Per-Block CSS in theme.json
WordPress lets you add custom CSS directly to specific blocks through theme.json. This is the right place for block-specific overrides that use modern CSS:
// theme.json - per-block custom CSS
{
"styles": {
"blocks": {
"core/post-template": {
"css": ".wp-block-post { container-type: inline-size; }"
},
"core/columns": {
"css": "&:has(.wp-block-column:only-child) { max-width: 720px; margin-inline: auto; }"
}
}
}
}
Browser Support and Fallback Strategy
As of February 2026, all five techniques covered in this article have baseline support across modern browsers:
- CSS Nesting — Chrome 120+, Firefox 117+, Safari 17.2+
- Container Queries — Chrome 105+, Firefox 110+, Safari 16+
- :has() Selector — Chrome 105+, Firefox 121+, Safari 15.4+
- Cascade Layers — Chrome 99+, Firefox 97+, Safari 15.4+
- Subgrid — Chrome 117+, Firefox 71+, Safari 16+
For block themes, the fallback strategy is straightforward. WordPress’s minimum browser requirements already cover these features. If you’re building a new block theme in 2026, you can use all five techniques without polyfills.

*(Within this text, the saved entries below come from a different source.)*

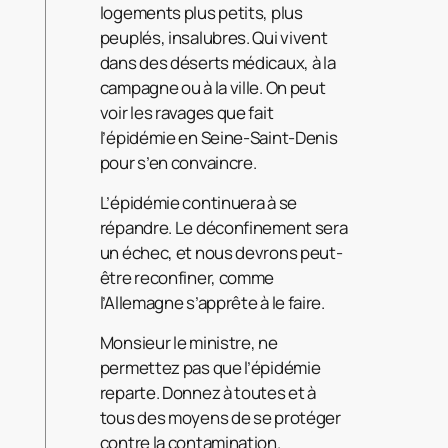
logements plus petits, plus
peuplés, insalubres. Qui vivent
dans des déserts médicaux, à la
campagne ou à la ville. On peut
voir les ravages que fait
l’épidémie en Seine-Saint-Denis
pour s’en convaincre.
L’épidémie continuera à se
répandre. Le déconfinement sera
un échec, et nous devrons peut-
être reconfiner, comme
l’Allemagne s’apprête à le faire.
Monsieur le ministre, ne
permettez pas que l’épidémie
reparte. Donnez à toutes et à
tous des moyens de se protéger
contre la contamination.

For themes that need to support older browsers, use @supports to progressively enhance:
/* Base layout works everywhere */
.card-grid { display: flex; flex-wrap: wrap; gap: 2rem; }
/* Enhanced layout for modern browsers */
@supports (container-type: inline-size) {
.card-grid {
display: grid;
grid-template-columns: repeat(auto-fit, minmax(300px, 1fr));
}
.card-grid > * { container-type: inline-size; }
}
Start Using These Today
Modern CSS isn’t experimental anymore. These five techniques are production-ready and solve real problems in block theme development:
- CSS Nesting replaces Sass for cleaner, maintainable stylesheets
- Container Queries make blocks truly responsive regardless of layout context
- :has() enables conditional styling without JavaScript
- Cascade Layers end specificity wars between core, theme, and plugin styles
- Subgrid creates perfectly aligned card grids without hacks
The block themes we build at Brndle use all five techniques. The result is cleaner code, fewer workarounds, better performance, and themes that adapt naturally to any layout context the Site Editor throws at them.